Thursday, February 18, 2010
Pope Benedict XVI calls priests to protect communion between God and man
The following comes from CNA:
Pope Benedict hosted priests from the Diocese of Rome in the Vatican's Benediction Hall on Thursday morning for a "lectio divina" during their traditional Lenten audience. The Pope used his reflection on St. Paul's Letter to the Hebrews to encourage priests to protect communion between God and man, especially in areas under attack by society.
Referring to the Letter to the Hebrews, the Holy Father shed light on the nature of the priest. "The author of the Letter," he said, "understood that in Christ two premises are united: (that) Christ is the true King, the Son of God ... but also (that) the true priest... finds in Christ the key, his fulfilment."

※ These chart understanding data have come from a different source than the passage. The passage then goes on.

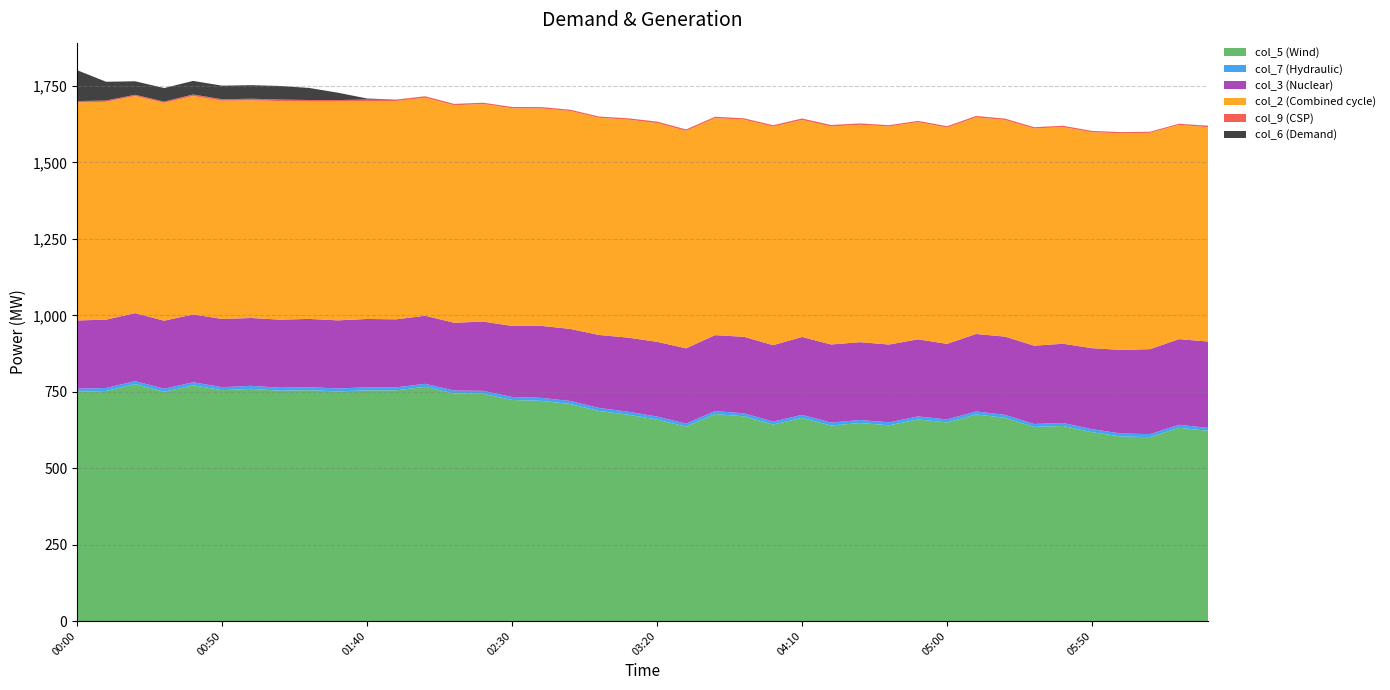

Reading left to right, extract all data points from this chart.

col_5 (Wind): 00:00=749.9	00:10=752.5	00:20=775.0	00:30=750.0	00:40=771.1	00:50=755.1	01:00=759.5	01:10=753.4	01:20=755.0	01:30=751.0	01:40=754.6	01:50=754.5	02:00=766.1	02:10=744.2	02:20=743.2	02:30=723.1	02:40=720.2	02:50=710.1	03:00=687.1	03:10=674.9	03:20=659.0	03:30=635.9	03:40=677.1	03:50=669.6	04:00=642.6	04:10=664.5	04:20=639.4	04:30=647.7	04:40=640.2	04:50=659.4	05:00=649.7	05:10=675.7	05:20=664.8	05:30=634.8	05:40=638.0	05:50=617.8	06:00=603.6	06:10=601.6	06:20=632.1	06:30=622.1
col_7 (Hydraulic): 00:00=9.8	00:10=9.8	00:20=9.8	00:30=9.8	00:40=9.8	00:50=9.8	01:00=9.8	01:10=9.8	01:20=9.8	01:30=9.8	01:40=9.8	01:50=9.8	02:00=9.8	02:10=9.8	02:20=9.8	02:30=9.8	02:40=9.8	02:50=9.8	03:00=9.8	03:10=9.8	03:20=9.8	03:30=9.8	03:40=9.8	03:50=9.8	04:00=9.8	04:10=9.8	04:20=9.8	04:30=9.8	04:40=9.8	04:50=9.8	05:00=9.8	05:10=9.8	05:20=9.8	05:30=9.8	05:40=9.8	05:50=9.8	06:00=9.8	06:10=9.8	06:20=9.8	06:30=9.8
col_3 (Nuclear): 00:00=223.4	00:10=223.6	00:20=222.3	00:30=222.5	00:40=222.1	00:50=223.2	01:00=221.9	01:10=222.6	01:20=223.4	01:30=222.7	01:40=223.6	01:50=222.6	02:00=222.6	02:10=221.7	02:20=226.5	02:30=232.3	02:40=235.5	02:50=235.6	03:00=238.8	03:10=242.3	03:20=244.5	03:30=246.3	03:40=248.3	03:50=250.2	04:00=250.0	04:10=254.9	04:20=255.4	04:30=254.6	04:40=254.4	04:50=252.3	05:00=247.0	05:10=253.4	05:20=255.7	05:30=256.1	05:40=259.2	05:50=264.9	06:00=273.4	06:10=277.9	06:20=280.2	06:30=282.3
col_2 (Combined cycle): 00:00=713.2	00:10=712.4	00:20=710.2	00:30=712.5	00:40=714.3	00:50=713.7	01:00=711.9	01:10=714.8	01:20=710.7	01:30=715.6	01:40=712.8	01:50=714.1	02:00=713.2	02:10=711.3	02:20=711.5	02:30=711.9	02:40=711.2	02:50=712.7	03:00=710.4	03:10=712.9	03:20=715.7	03:30=711.3	03:40=709.7	03:50=710.3	04:00=715.0	04:10=709.9	04:20=712.9	04:30=711.1	04:40=713.3	04:50=710.3	05:00=707.6	05:10=708.5	05:20=708.6	05:30=710.4	05:40=708.6	05:50=706.2	06:00=708.6	06:10=707.5	06:20=700.8	06:30=701.0
col_9 (CSP): 00:00=4.4	00:10=4.3	00:20=4.0	00:30=4.3	00:40=4.9	00:50=4.9	01:00=5.3	01:10=5.2	01:20=5.3	01:30=4.9	01:40=5.0	01:50=4.7	02:00=4.8	02:10=4.5	02:20=4.4	02:30=4.4	02:40=4.4	02:50=4.3	03:00=4.1	03:10=4.5	03:20=4.7	03:30=4.7	03:40=4.6	03:50=4.4	04:00=4.4	04:10=4.7	04:20=5.0	04:30=4.5	04:40=4.2	04:50=4.2	05:00=4.4	05:10=4.6	05:20=4.5	05:30=4.3	05:40=4.4	05:50=4.4	06:00=3.9	06:10=3.7	06:20=3.8	06:30=3.7
col_6 (Demand): 00:00=101.0	00:10=61.3	00:20=44.2	00:30=44.3	00:40=44.5	00:50=44.4	01:00=44.4	01:10=44.3	01:20=39.5	01:30=24.0	01:40=3.3	01:50=0.0	02:00=0.0	02:10=0.0	02:20=0.0	02:30=0.0	02:40=0.0	02:50=0.0	03:00=0.0	03:10=0.0	03:20=0.0	03:30=0.0	03:40=0.0	03:50=0.0	04:00=0.0	04:10=0.0	04:20=0.0	04:30=0.0	04:40=0.0	04:50=0.0	05:00=0.0	05:10=0.0	05:20=0.0	05:30=0.0	05:40=0.0	05:50=0.0	06:00=0.0	06:10=0.0	06:20=0.0	06:30=1.0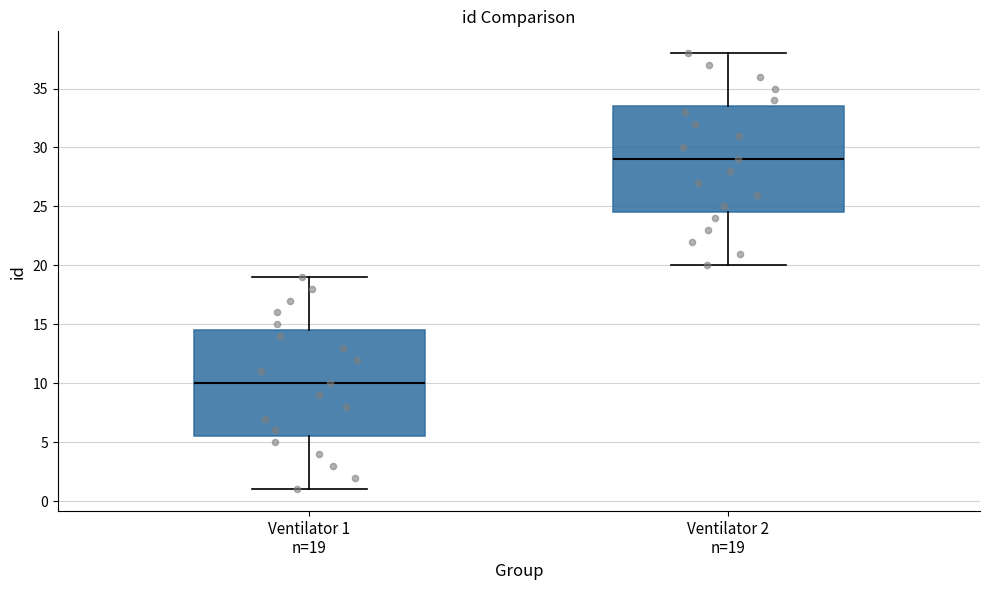

Reading left to right, read every box against the y-axis: the position of its median line, the range the box covers, and the ends of its whiskers. The values are not printed on the chart, so give them approximately, as read against the axis.

Ventilator 1 n=19: median 10.0, box 5.5 to 14.5, whiskers 1.0 to 19.0
Ventilator 2 n=19: median 29.0, box 24.5 to 33.5, whiskers 20.0 to 38.0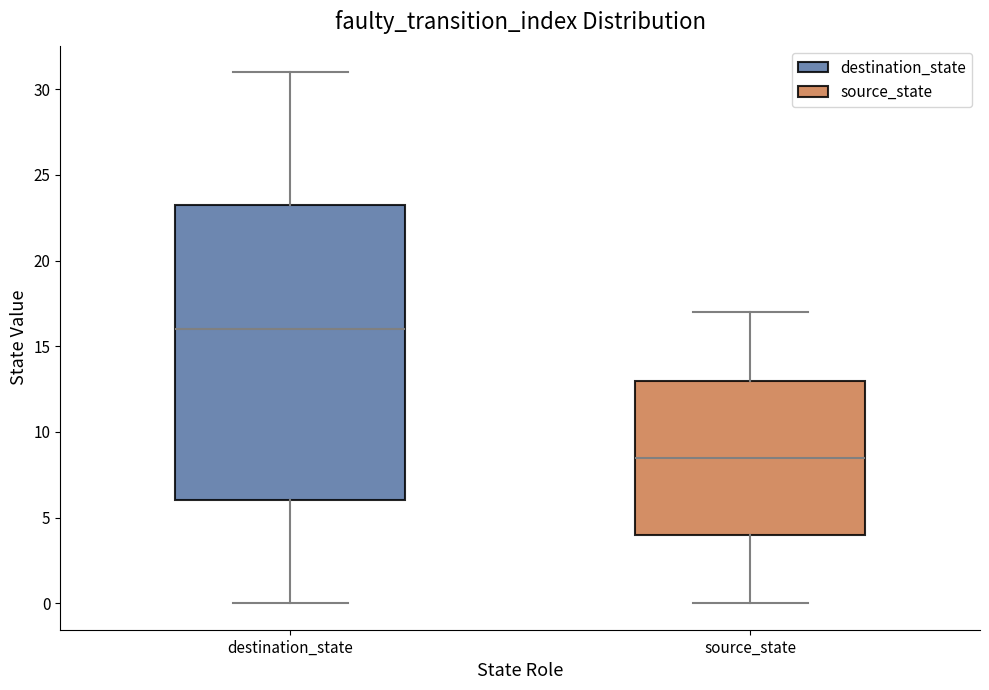

Reading left to right, read every box against the y-axis: the position of its median line, the range the box covers, and the ends of its whiskers. The values are not printed on the chart, so give them approximately, as read against the axis.

destination_state: median 16.0, box 6.0 to 23.5, whiskers 0.0 to 31.0
source_state: median 8.5, box 4.0 to 13.0, whiskers 0.0 to 17.0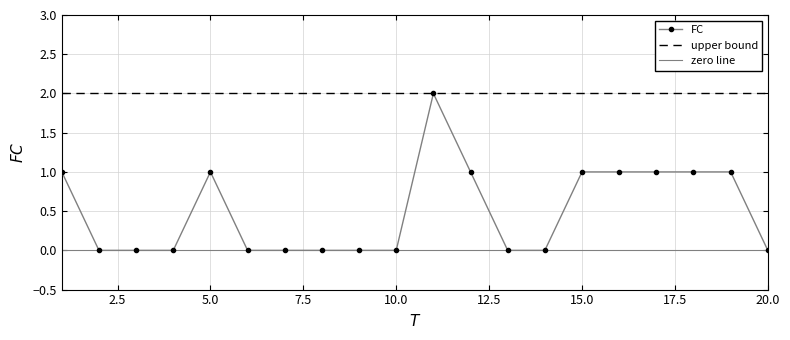

Which label corresponds to the smallest value in the chart?

2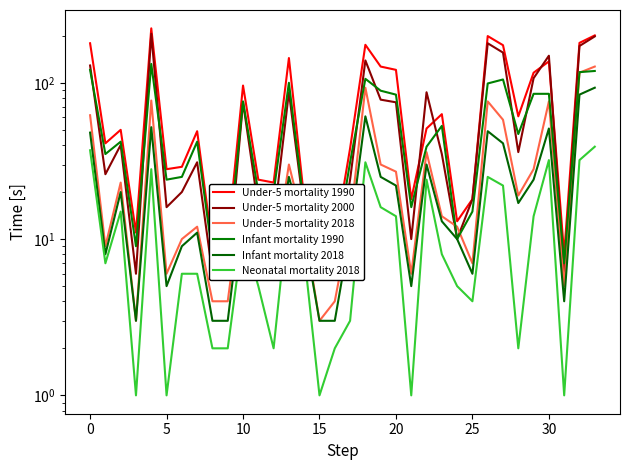

Which series has the largest total across all categories?

Under-5 mortality 1990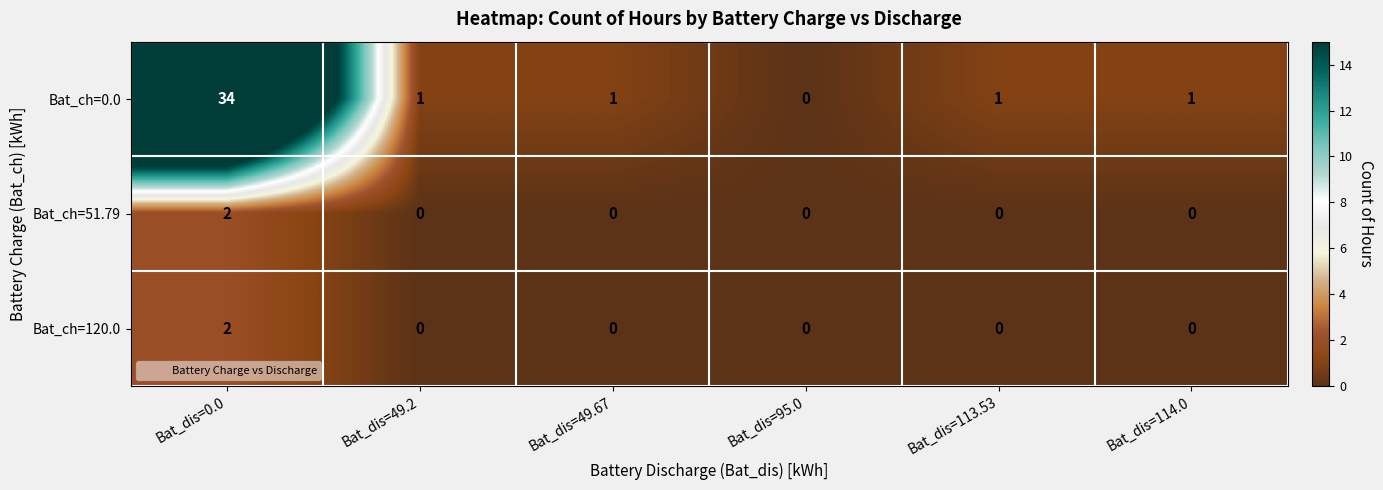

What is the difference between the highest and lowest values at Bat_dis=113.53?

1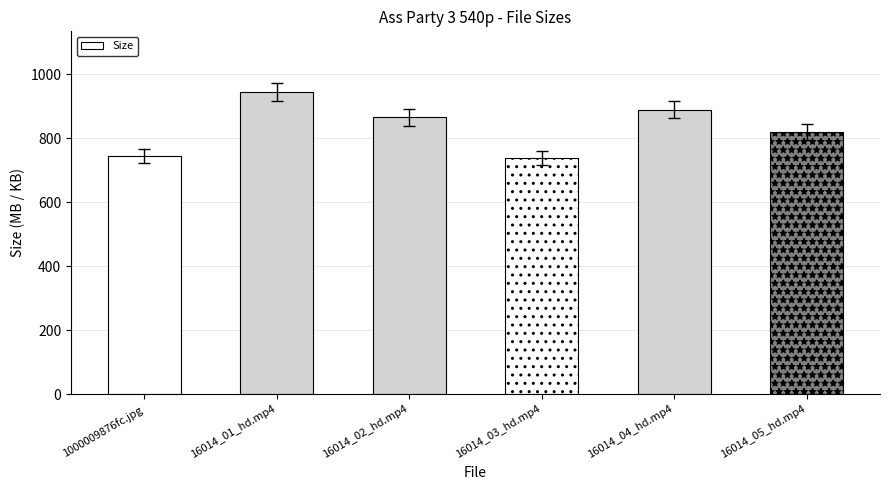

What is the change in value from 16014_03_hd.mp4 to 16014_04_hd.mp4?

+149.8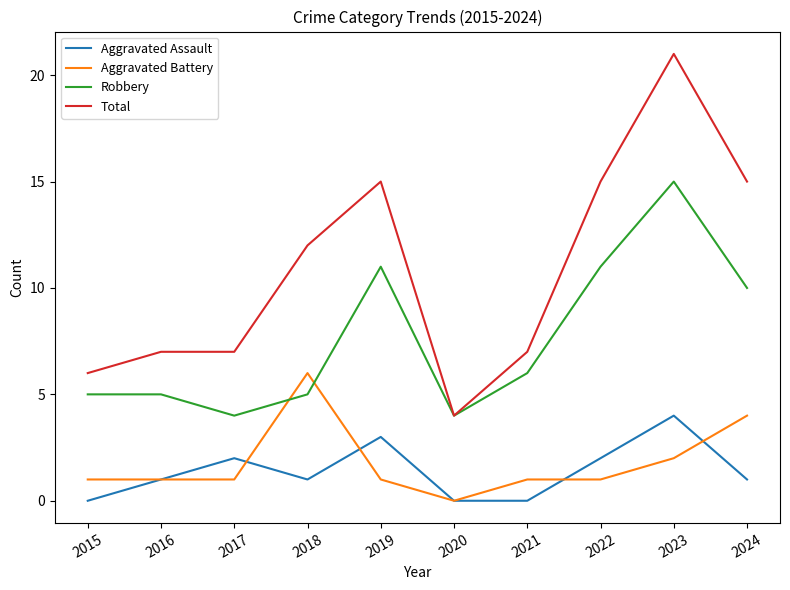

The Robbery series shows 27 at 2023. True or false?

False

And in him, said the Holy Father, the priesthood finds its "purity and its profound truth."
The mission of the priest, he continued, is to be a "mediator, a bridge that links and so carries man to God, to his redemption, his true light, his true life." In order to maintain this communion between humanity and divinity, priests must partake in daily, constant prayer and the celebration of the Eucharist.
"We must always return again to the sacrament, return to this gift in which God gives me much more than I could ever give ... a priest must be truly a man of God, must know God deeply and know him in communion with Christ," said Pope Benedict.
"We must live this communion," he told his fellow priests.
In doing so, added the Bishop of Rome, the priest must also be willing to stand up to those elements that hurt communion with God, specifically, the tendency of some to pass off lying and stealing today, merely saying, "It's human."
"But, this is not the true 'being human,'" the Pope insisted.
"Human is being generous, human is being good, human is being a man of justice" and, he underscored, sin never leads to solidarity but has the opposite effect.
The Holy Father also mentioned obedience as "a word that we don't like in our times" because it gives the impression of "alienation" or a "servile manner." He pointed out that we tend to seek out "freedom" instead of "obedience."
"But," he reflected, "considering this problem closely, we see that these two things go together."
"The will of God is not a tyrannical will, but it's exactly the place we find our true identity," he said.
"Let's really pray to the Lord, so that he may help us to see intimately that this is freedom and so enter joyfully into this obedience and pick up the human being and carry him - with our example, with our humility, with our prayer, with our pastoral action - into communion with God."